Brahmpur Junction was as crowded and noisy and smelly as ever: hissing clouds of steam, the whistles of incoming trains, hawkers’ shouts, the stench of fish, the buzz of flies, the scurrying babble of passengers. Haresh felt tired. Though it was past six o’clock it was still very warm. He touched an agate cufflink and wondered at its coolness.

Glancing at the crowd, he noticed a young woman in a light-blue cotton sari standing near her mother. The English teacher whom he had met at Sunil’s party was seeing them off on the down train to Calcutta. The mother’s back was turned towards Haresh, so he could not get a proper glimpse of her. The daughter’s face was striking. It was not classically beautiful — it did not catch at his heart as did the photograph he kept with him — but it had a quality of such attractive intensity that Haresh stopped for a second. The young woman seemed to be determinedly fighting back some sadness that went beyond the normal sadness of parting at a railway platform. Haresh thought of pausing for a little to reintroduce himself to the young lecturer, but something in the girl’s expression of inwardness, almost despair, stopped him from doing so. Besides, his train was leaving soon, his coolie was already quite far ahead of him, and Haresh, not being tall, was concerned that he might lose him in the crowd.

Part Five

5.1

Some riots are caused, some bring themselves into being. The problems at Misri Mandi were not expected to reach a point of violence. A few days after Haresh left, however, the heart of Misri Mandi — including the area around Kedarnath’s shop, was full of armed police.

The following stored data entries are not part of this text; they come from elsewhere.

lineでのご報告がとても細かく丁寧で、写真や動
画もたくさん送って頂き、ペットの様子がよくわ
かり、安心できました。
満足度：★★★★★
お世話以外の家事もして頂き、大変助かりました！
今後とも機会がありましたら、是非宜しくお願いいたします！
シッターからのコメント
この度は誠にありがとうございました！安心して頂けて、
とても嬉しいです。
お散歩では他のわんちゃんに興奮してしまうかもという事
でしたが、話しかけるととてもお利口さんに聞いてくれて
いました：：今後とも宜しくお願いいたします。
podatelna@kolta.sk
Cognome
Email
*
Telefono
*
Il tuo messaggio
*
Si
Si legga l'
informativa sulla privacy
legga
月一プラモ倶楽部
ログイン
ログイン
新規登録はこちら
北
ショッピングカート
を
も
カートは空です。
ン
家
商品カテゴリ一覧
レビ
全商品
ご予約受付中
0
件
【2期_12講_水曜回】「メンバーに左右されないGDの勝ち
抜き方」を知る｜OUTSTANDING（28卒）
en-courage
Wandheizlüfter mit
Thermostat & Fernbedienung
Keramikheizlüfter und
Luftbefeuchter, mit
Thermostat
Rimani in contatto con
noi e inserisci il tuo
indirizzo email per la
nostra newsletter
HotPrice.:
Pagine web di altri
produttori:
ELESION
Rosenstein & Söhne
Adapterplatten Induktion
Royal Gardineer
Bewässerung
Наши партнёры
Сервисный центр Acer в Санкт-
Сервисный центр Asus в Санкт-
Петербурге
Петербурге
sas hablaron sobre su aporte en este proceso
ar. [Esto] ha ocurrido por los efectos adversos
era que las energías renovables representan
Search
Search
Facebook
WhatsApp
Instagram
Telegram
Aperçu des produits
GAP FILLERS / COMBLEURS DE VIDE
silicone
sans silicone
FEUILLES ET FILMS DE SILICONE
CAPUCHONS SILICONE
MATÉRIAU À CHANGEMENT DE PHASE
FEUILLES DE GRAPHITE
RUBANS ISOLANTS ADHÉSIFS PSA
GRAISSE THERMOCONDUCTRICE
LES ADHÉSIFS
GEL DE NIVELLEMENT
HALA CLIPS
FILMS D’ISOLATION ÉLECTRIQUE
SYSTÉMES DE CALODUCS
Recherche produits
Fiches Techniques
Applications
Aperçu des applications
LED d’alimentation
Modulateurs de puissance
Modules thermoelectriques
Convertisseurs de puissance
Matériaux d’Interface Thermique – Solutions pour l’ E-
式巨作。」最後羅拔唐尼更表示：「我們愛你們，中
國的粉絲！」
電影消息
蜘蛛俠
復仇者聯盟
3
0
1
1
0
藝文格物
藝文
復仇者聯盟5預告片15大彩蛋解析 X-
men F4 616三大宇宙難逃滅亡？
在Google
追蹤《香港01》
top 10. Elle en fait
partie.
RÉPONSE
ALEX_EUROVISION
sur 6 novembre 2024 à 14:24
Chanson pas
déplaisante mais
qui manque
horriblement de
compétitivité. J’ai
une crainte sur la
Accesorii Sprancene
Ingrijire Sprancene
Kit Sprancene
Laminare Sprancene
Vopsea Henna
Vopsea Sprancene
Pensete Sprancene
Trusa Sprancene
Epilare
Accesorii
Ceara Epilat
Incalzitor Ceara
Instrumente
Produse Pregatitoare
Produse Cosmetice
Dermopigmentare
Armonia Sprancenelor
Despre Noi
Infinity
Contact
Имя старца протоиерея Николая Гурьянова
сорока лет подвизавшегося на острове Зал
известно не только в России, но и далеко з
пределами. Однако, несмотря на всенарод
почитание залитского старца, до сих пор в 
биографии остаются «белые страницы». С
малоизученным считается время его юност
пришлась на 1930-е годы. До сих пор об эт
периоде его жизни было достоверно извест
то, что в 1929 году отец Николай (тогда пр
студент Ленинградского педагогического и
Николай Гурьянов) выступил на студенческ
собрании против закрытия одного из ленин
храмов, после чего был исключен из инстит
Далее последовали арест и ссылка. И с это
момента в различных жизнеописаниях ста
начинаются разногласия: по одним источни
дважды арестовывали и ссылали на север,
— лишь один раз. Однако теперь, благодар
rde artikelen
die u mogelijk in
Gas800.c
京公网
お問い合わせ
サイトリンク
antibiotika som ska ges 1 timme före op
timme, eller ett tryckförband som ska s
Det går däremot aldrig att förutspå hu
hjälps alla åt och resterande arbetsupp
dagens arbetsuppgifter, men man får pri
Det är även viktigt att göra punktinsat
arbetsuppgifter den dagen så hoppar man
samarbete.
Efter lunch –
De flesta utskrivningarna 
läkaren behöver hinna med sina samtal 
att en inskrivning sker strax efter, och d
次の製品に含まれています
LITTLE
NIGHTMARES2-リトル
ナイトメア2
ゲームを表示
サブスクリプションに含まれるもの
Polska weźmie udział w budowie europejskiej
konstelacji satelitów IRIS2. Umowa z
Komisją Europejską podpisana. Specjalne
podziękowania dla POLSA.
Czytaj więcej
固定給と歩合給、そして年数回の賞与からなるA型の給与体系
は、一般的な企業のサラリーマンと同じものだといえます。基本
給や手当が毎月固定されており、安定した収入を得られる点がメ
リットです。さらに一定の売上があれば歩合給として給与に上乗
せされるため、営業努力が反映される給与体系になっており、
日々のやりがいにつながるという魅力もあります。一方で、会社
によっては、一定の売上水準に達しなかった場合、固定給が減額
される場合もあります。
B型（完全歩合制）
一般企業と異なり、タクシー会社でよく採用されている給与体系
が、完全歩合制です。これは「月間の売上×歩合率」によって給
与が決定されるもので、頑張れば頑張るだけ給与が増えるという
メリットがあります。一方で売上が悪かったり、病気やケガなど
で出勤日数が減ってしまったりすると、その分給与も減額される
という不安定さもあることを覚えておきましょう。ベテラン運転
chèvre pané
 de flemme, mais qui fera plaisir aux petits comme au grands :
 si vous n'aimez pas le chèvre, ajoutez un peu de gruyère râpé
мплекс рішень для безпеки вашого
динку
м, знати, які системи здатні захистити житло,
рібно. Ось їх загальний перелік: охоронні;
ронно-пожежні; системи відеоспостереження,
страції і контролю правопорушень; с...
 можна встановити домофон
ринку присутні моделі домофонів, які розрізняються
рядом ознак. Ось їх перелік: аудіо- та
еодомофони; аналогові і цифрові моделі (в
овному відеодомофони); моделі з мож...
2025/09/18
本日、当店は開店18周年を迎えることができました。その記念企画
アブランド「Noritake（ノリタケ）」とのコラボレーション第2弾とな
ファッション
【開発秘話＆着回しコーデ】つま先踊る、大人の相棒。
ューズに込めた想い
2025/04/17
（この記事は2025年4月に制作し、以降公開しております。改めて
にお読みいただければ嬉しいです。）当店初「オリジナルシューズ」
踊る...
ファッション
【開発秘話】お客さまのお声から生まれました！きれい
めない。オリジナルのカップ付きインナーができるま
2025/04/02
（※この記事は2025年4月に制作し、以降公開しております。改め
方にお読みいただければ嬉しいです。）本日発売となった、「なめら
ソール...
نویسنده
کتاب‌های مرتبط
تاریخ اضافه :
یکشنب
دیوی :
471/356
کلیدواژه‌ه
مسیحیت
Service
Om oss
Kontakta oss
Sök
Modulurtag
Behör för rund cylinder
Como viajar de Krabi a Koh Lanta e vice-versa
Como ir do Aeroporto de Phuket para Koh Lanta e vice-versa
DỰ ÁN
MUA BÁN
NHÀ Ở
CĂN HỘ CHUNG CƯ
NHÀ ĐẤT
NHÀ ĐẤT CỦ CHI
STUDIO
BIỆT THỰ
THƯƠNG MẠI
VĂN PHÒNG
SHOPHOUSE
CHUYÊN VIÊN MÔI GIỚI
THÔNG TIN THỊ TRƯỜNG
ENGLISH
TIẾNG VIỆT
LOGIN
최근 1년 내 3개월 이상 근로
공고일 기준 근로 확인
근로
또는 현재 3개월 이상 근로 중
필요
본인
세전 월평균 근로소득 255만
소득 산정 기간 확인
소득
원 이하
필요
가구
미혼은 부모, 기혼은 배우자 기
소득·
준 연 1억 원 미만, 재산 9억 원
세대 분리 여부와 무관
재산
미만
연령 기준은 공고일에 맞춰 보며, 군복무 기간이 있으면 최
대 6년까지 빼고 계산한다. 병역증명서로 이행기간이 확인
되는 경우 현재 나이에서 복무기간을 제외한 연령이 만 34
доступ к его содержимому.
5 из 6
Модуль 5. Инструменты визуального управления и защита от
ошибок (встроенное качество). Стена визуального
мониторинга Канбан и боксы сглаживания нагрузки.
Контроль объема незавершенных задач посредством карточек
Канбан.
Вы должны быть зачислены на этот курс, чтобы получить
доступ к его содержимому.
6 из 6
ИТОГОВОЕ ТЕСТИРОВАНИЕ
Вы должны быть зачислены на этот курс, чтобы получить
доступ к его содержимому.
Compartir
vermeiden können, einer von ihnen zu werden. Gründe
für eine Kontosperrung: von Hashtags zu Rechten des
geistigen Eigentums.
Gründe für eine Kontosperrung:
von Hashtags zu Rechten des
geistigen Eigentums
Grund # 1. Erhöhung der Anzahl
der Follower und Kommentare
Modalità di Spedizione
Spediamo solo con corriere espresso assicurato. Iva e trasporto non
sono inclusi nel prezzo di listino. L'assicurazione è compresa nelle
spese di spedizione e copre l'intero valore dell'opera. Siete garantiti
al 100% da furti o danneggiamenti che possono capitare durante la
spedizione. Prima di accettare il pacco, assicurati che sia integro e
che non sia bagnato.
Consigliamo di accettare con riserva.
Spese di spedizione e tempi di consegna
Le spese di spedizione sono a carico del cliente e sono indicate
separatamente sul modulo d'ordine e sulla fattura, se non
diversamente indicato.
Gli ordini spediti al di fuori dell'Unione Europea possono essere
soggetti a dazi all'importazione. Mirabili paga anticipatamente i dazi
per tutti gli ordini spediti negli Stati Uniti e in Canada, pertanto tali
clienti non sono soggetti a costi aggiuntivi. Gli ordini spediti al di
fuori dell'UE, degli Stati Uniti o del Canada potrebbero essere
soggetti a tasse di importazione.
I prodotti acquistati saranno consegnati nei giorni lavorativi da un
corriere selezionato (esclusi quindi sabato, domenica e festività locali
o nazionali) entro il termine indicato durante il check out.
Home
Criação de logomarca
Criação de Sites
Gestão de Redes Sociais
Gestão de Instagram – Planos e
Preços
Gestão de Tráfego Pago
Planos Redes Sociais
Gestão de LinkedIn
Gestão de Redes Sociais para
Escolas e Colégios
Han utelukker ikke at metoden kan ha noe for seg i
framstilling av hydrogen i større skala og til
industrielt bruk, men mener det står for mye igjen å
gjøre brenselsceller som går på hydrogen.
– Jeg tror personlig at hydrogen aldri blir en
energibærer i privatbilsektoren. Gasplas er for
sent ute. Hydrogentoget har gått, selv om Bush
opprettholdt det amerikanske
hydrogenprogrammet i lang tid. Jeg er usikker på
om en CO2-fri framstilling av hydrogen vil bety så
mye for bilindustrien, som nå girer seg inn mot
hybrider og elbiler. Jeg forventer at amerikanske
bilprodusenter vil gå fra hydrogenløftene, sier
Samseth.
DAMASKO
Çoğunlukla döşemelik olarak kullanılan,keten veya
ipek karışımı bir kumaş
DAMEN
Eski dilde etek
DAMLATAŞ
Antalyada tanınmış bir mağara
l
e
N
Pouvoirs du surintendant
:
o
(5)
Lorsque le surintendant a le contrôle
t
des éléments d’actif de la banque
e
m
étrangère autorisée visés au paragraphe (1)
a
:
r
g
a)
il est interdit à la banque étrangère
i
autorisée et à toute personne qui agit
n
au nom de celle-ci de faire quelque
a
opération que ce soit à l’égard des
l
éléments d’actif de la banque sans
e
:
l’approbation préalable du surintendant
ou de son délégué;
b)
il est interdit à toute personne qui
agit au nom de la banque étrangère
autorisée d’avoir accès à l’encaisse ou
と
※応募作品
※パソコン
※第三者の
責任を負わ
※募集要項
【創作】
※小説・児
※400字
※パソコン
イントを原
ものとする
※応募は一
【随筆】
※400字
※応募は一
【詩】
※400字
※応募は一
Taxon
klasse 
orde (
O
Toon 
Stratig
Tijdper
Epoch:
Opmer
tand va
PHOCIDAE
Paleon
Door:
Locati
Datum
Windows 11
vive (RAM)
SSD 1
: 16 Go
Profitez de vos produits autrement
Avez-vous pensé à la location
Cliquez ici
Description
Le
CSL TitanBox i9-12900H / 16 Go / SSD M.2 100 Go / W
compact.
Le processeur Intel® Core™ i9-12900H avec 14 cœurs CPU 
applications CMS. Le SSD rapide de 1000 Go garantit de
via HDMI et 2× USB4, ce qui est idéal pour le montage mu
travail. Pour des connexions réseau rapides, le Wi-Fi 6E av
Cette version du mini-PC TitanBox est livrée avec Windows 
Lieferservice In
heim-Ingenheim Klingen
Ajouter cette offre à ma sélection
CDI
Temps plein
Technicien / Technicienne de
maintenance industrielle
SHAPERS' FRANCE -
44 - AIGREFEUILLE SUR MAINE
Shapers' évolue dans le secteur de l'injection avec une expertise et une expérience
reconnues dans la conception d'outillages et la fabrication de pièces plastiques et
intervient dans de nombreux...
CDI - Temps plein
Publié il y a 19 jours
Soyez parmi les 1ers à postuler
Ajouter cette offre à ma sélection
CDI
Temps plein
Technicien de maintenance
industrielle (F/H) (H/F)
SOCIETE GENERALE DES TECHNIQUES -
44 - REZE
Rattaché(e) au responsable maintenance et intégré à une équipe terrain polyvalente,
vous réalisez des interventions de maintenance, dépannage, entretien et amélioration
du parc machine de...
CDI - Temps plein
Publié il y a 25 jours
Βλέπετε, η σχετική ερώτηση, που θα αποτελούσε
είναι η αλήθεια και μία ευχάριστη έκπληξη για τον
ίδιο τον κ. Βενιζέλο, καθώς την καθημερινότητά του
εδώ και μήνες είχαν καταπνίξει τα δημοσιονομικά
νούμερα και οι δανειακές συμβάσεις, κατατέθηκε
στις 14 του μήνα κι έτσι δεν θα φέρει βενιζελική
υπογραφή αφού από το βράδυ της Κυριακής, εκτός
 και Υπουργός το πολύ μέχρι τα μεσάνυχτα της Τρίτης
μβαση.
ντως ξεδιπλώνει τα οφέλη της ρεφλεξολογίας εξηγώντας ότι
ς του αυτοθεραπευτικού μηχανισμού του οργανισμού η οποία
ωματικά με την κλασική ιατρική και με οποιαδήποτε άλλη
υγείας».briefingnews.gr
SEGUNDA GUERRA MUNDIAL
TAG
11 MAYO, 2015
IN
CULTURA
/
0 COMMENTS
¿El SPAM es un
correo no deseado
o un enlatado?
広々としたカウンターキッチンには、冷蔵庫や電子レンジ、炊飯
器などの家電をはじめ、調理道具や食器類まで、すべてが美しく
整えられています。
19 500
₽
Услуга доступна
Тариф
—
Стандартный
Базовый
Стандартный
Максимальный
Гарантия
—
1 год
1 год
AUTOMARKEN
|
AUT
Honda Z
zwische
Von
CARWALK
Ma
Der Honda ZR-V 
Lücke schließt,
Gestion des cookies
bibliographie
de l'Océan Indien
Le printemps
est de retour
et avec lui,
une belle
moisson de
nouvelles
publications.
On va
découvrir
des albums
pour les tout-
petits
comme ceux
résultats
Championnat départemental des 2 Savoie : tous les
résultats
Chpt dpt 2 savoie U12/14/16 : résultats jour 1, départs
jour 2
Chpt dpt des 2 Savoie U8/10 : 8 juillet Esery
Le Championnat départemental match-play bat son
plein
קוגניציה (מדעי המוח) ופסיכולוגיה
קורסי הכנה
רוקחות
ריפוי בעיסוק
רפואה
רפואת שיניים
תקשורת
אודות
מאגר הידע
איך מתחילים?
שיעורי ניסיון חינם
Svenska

The previous evening there had been a fight inside a cheap drinking place along the unpaved road that led towards the tannery from Old Brahmpur. The strike meant less money but more time for everyone, so the kalari’s joint was about as crowded as usual. The place was mainly frequented by jatavs, but not exclusively so. Drink equalized the drinkers, and they didn’t care who was sitting at the plain wooden table next to them. They drank, laughed, cried, then tottered and staggered out, sometimes singing, sometimes cursing. They swore undying friendship, they divulged confidences, they imagined insults. The assistant of a trader in Misri Mandi was in a foul mood because he was having a hard time with his father-in-law. He was drinking alone and working himself into a generalized state of aggressiveness. He overheard a comment from behind him about the sharp practice of his employer, and his hands clenched into a fist. Knocking his bench over as he twisted around to see who was speaking, he fell on to the floor.

The three men at the table behind him laughed. They were jatavs who had dealt with him before. It was he who used to take the shoes from their baskets when they scurried desperately in the evening to Misri Mandi — his employer the trader did not like to touch shoes because he felt they would pollute him. The jatavs knew that the breakdown of the trade in Misri Mandi had particularly hurt those traders who had over-extended themselves on the chit system. That it had hurt themselves still more, they also knew — but for them it was not a case of the mighty being brought to their knees. Here, however, literally in front of them, it was.

The locally distilled cheap alcohol had gone to their heads, and they did not have the money to buy the pakoras and other snacks that could have settled it. They laughed uncontrollably.

‘He’s wrestling with the air,’ jeered one.